If they determine that Matheson didn’t violate the city Code of Ethics, the panel will drop the complaint and deliver its decision to Valdosta City Council within seven days, as stipulated by the ethics code.

Jefferson, panel chairman, will present it to council and a vote will go on from there.

City Manager Mark Barber said City Council can publicly reprimand the mayor in a similar form to “We don’t have confidence in the mayor right now,” but the council cannot force a resignation.

Council can request it though.

However, if the panel finds merit to the complaint, a second hearing will be scheduled, involving all necessary audio, visual and physical evidence, and witnesses.

The names of witnesses must be declared within three business days of the second hearing by both sides of the complaint: Matheson and a coalition of the groups that filed the complaint – the Mary Turner Project, Concerned Clergies of Valdosta, NAACP Lowndes Chapter and the Valdosta-Lowndes Community Alliance.

At a preliminary meeting earlier this month, the panel said it would offer more details if  a second hearing is necessary.

Dr. Mark George, Mary Turner Project coordinator, said he hopes the complaint goes to a second hearing. 

He and the coalition— the NAACP Lowndes Chapter, Concerned Clergies of Valdosta and the Valdosta-Lowndes Community Alliance — filed the ethics complaint Feb. 15, saying the mayor would not listen to their concerns.

The complaint, signed by George, the Rev. Darren Neal, Dr.
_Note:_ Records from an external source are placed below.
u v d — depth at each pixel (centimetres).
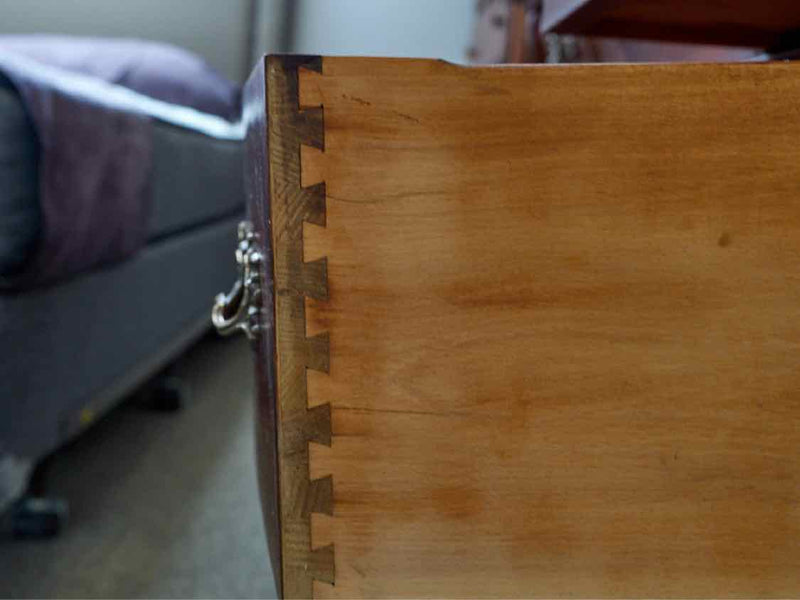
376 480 44
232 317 57
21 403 76
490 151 40
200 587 82
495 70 40
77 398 92
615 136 41
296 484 44
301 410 43
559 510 44
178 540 94
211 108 237
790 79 40
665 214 41
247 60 291
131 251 104
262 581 84
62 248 77
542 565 45
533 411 43
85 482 110
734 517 45
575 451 44
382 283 41
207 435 133
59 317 84
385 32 289
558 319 42
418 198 41
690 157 41
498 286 42
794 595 46
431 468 44
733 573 46
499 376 43
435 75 39
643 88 40
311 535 44
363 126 40
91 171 83
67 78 102
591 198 41
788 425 44
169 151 125
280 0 284
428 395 43
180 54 249
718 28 76
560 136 40
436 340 42
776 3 65
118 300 103
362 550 45
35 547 91
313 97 39
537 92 40
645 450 44
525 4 162
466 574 45
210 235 164
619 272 42
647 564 45
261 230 46
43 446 83
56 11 281
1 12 278
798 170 41
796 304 43
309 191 40
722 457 44
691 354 43
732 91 40
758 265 42
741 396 43
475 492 44
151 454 123
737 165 41
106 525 97
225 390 163
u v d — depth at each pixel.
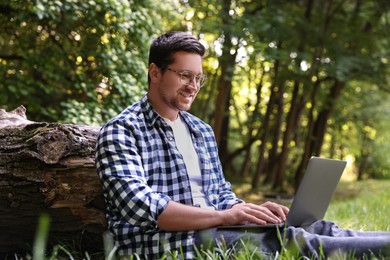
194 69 2.61
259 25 9.55
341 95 14.48
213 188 2.74
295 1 11.51
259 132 14.09
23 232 2.71
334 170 2.52
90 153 2.69
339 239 2.26
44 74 7.06
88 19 6.49
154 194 2.36
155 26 7.23
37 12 5.84
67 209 2.66
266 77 15.15
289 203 9.62
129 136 2.47
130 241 2.40
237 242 2.34
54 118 6.77
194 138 2.70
Bruce Francis and Jimmy Boyd representing the respective organizations, claims Matheson “demonstrated that he is incapable of, and/or uninterested in, representing all citizens of Valdosta equally” in presenting himself as the Valdosta mayor on his weekday radio show Talk 92.1.

The panel will judge the complaint based on how the mayor violated the Code of Ethics’ prohibitions, covering things such as extortion, embezzlement and nepotism, George said.

The complaint alleges the on-air rhetoric “regularly disseminates inaccurate, divisive, and inflammatory claims that often demonize local citizens and political viewpoints that differ from his own.”

“We’re not alleging that the Mayor did any of that,” he said of the prohibitions outlined in the ethics code provision. “On the first page of the Code of Ethics, we’re alleging that the mayor violated the spirit of the Code of Ethics.”

Matheson responded to the coalition publicly via statement Feb. 18, saying the complaint failed to cite one ethics violation.

“The complaint states that I cannot serve as your mayor because I have a job as a radio talk show host and express opinions,” he said. “I have been a community talk show host for 19 years including the time when I was running for election as mayor.”

This complaint attempts to use the ethics code to publicize political criticism and differences in opinion, the mayor’s statement read, but doesn’t offer better ideas or advice to help the city’s officials.

“They appear to be using their political views to divide our City and prevent all of us from working together for the common good,” the statement read. “I think this is wrong.”

There’s no way to tell how this will pan out, George said, the hope is that they’ll get a chance to have a conversation.

Both sides of the complaint are expected to be at the hearing. It will be held at 10 a.m., April 14, in council chambers on city hall’s second floor. City hall is located at 216 E. Central Ave.